So Help Me God: ALRI Recommends Changes to Make the Alberta Evidence Act More Inclusive

By: Laura Buckingham

PDF Version: So Help Me God: ALRI Recommends Changes to Make the Alberta Evidence Act More Inclusive

Report Commented On: Alberta Law Reform Institute, Competence and Communication in the Alberta Evidence Act, Final Report 111

It might not be surprising that the first version of the Alberta Evidence Act, adopted in 1910, required judges to investigate the religious beliefs of certain witnesses. What is surprising is that more than a century later, these requirements are still in force in Alberta. Under Alberta law, children, adults with cognitive impairment, and anyone who wishes to make an affirmation instead of swearing an oath may be questioned about their religious beliefs before they are allowed to give evidence.

The Alberta Law Reform Institute believes that these requirements are outdated and inappropriate. ALRI has recently published two reports proposing reforms to the relevant parts of the Alberta Evidence Act, RSA 2000, c A-18. In 2014, ALRI published Oaths and Affirmations, Final Report 105. Report 105 proposed reforms that would allow adult witnesses to choose whether to swear an oath or make an affirmation without having to justify their choice. This week, ALRI published Competence and Communication in the Alberta Evidence Act, Final Report 111. Report 111 complements Report 105, proposing reforms to facilitate admission of evidence from children, adults with cognitive impairment, and witnesses with disabilities affecting communication.

Oaths and Affirmations

Oaths are one of the most ancient parts of our legal system. At common law, all witnesses had to swear an oath before giving evidence. In early days, the oath was explicitly Christian. Courts presumed that Christians shared the belief that lying under oath would have spiritual consequences, so an oath provided some assurance that a witness would tell the truth. Before the mid-eighteenth century, some English judges believed only Christians should be permitted to give evidence. Eventually English courts accepted evidence from witnesses who were not Christian and recognized other forms of oath. Today, Alberta law is flexible about the form of the oath, although the examples in the Alberta Evidence Act are still explicitly Judeo-Christian (see ss 14(1), 15, 16).

Affirmations were created in the late seventeenth century by an English statute. Certain Christians, notably Quakers, had religious objections to swearing an oath. The statute allowed them to give evidence without taking an oath, by allowing them to make an affirmation instead. In Alberta law, an affirmation has the same legal effect as an oath.

When thinking of oaths or affirmations, the first image that comes to mind may be a person in the witness stand in a courtroom, about to give evidence in a trial. But oaths and affirmations are also administered every day in less dramatic circumstances. Many kinds of legal practice require witnesses to make affidavits (a written statement made under oath or affirmation). In civil litigation, for example, affidavits are required to prove that documents have been properly served, to exchange written records, and to provide evidence for applications. In family law, affidavits are required to apply for divorce, parenting time, support, or other relief. A single real estate transaction often requires multiple affidavits. In my research for Report 111, I identified at least 140 Alberta statutes and regulations that require or permit a person to make an affidavit.

[THE DATA]
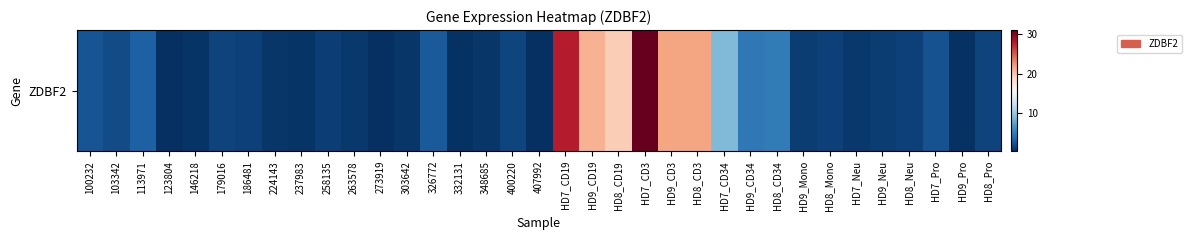

Reading left to right, what are all the values shown in this chart?

2.4	2.0	3.1	0.4	0.6	1.4	1.3	0.8	0.6	1.2	0.9	0.3	0.8	2.8	0.5	0.7	1.6	0.4	27.8	21.0	19.5	31.0	21.8	21.8	8.8	4.7	4.9	1.1	1.3	0.8	1.1	1.4	2.3	0.5	1.5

[WHAT IS NEEDED]
Set down, word for word, the part of the commentary on the Alberta Evidence Act above that opens with the words containing "Oaths are one" and closes with "14(1), 15, 16).".

[REPLY]
Oaths are one of the most ancient parts of our legal system. At common law, all witnesses had to swear an oath before giving evidence. In early days, the oath was explicitly Christian. Courts presumed that Christians shared the belief that lying under oath would have spiritual consequences, so an oath provided some assurance that a witness would tell the truth. Before the mid-eighteenth century, some English judges believed only Christians should be permitted to give evidence. Eventually English courts accepted evidence from witnesses who were not Christian and recognized other forms of oath. Today, Alberta law is flexible about the form of the oath, although the examples in the Alberta Evidence Act are still explicitly Judeo-Christian (see ss 14(1), 15, 16).